AA - Ankara
Le Haut Conseil électoral turc (YSK) n'a pas encore fixé de date pour les élections législatives anticipées, a déclaré le président du YSK, Sadi Guven.
Interviewé par l'Agence Anadolu, Sadi Guven a déclaré avoir présenté un projet de calendrier aux représentants des partis politiques au YSK.
"Il semble qu'on peut organiser des élections dans 60 jours, si on en décide, a-t-il dit.
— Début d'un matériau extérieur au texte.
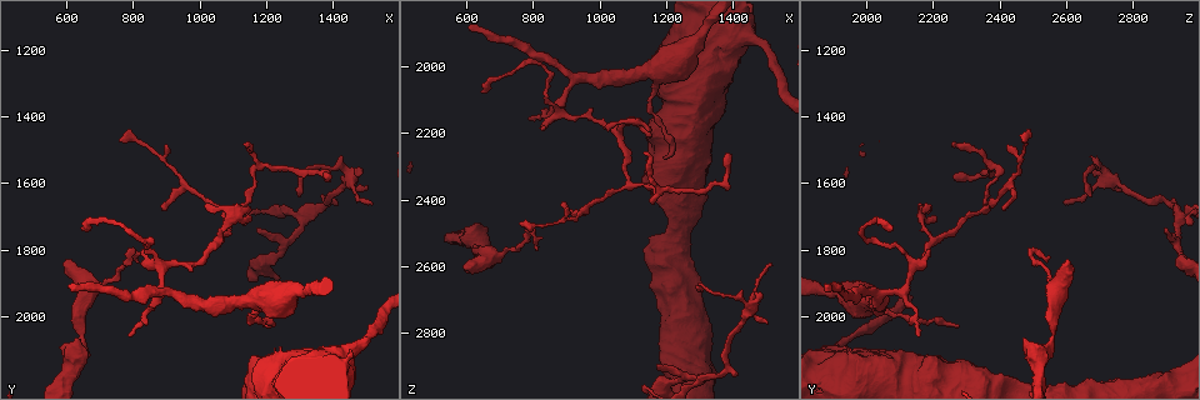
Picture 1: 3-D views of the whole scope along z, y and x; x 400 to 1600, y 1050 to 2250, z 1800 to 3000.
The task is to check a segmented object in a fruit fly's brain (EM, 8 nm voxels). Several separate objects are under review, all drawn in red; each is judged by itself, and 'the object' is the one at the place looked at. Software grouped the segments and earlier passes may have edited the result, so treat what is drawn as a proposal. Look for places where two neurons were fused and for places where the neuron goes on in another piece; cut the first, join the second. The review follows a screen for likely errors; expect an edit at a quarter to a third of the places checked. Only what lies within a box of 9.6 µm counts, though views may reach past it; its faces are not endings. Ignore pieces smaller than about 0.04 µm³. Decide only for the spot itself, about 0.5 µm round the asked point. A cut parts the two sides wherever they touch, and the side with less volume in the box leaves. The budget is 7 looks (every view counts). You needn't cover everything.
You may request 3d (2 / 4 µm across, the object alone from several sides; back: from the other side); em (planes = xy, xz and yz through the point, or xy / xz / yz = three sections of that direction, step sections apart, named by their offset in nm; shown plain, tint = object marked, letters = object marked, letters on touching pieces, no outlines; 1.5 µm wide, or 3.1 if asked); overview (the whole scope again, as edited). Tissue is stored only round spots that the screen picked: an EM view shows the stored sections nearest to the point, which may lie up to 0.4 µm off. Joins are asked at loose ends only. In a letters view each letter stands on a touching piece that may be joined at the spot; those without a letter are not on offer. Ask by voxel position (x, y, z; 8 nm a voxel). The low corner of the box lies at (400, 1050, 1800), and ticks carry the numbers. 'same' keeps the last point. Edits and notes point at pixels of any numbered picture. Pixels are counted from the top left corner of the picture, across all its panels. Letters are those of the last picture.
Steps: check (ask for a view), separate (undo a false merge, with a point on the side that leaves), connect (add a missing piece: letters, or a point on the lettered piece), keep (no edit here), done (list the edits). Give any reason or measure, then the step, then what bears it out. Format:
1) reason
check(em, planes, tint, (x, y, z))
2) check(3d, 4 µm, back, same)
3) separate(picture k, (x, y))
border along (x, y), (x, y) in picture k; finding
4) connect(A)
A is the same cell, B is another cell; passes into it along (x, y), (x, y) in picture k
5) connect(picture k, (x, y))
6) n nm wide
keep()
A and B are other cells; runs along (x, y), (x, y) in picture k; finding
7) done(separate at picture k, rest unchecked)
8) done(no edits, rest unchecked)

thin end
check(3d, 4 µm, (1510, 1660, 2600))

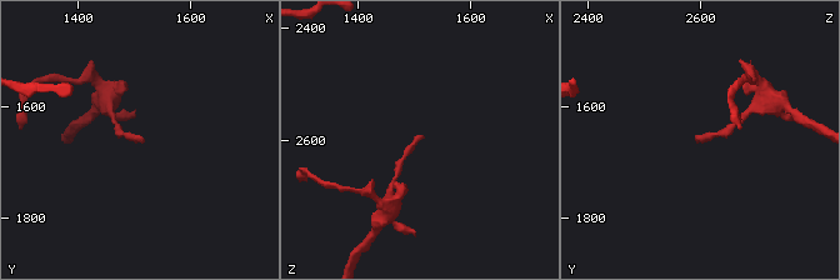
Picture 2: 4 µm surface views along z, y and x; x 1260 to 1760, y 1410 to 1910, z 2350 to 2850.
check(em, xz, step 8, letters, (1510, 1665, 2590))

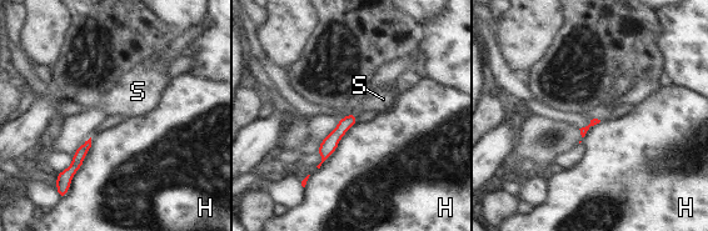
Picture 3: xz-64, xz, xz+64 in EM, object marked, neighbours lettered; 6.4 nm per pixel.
keep()
H and S are other cells; border along (350, 113), (357, 114) in picture 3; no lettered piece goes on from it

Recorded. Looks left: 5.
thin end
check(em, planes, letters, (1390, 1580, 2250))

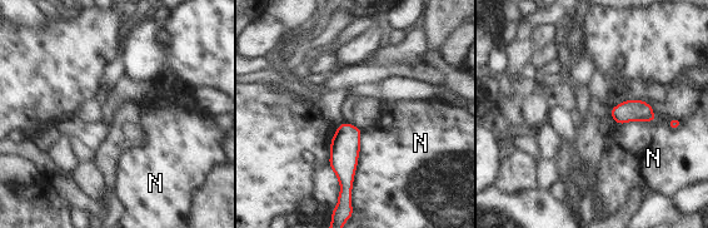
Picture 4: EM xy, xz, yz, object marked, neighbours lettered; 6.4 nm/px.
N touches over 440 nm
keep()
N is another cell; no lettered piece goes on from it

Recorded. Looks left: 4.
check(3d, 4 µm, (1150, 1580, 2400))

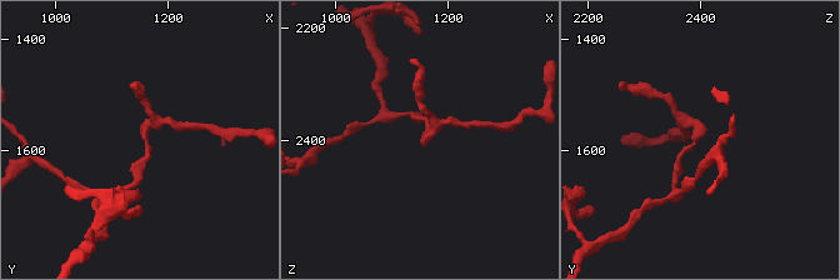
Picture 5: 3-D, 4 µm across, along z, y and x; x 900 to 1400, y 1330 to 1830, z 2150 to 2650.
check(em, yz, step 8, letters, (1165, 1575, 2390))

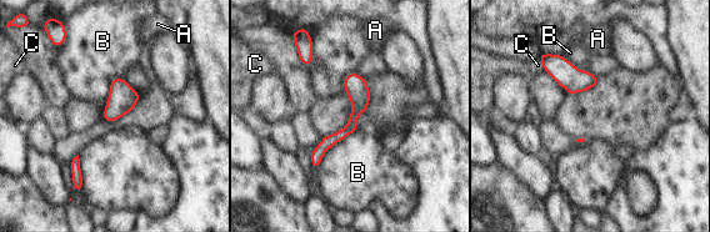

Nous fixerons une date après que le Parti pour la Justice et le Développemetn (AK Parti), le Parti républicain du peuple (CHP), le Parti d'action nationaliste (MHP) et le Parti démocratique des peuples (HDP), qui sont représentés dans le YSK, auront commenté le projet de calendrier émis."
Guven a insisté que "le YSK ne pourra décider d'une date pour les élections, qu'une fois les partis politiques auront donné leurs commentaires [sur le projet de calendrier proposé]."
Selon Guven, le YSK n'a rien décidé pour l'instant, et il n'est pas question d'organiser des élections le 1er novembre.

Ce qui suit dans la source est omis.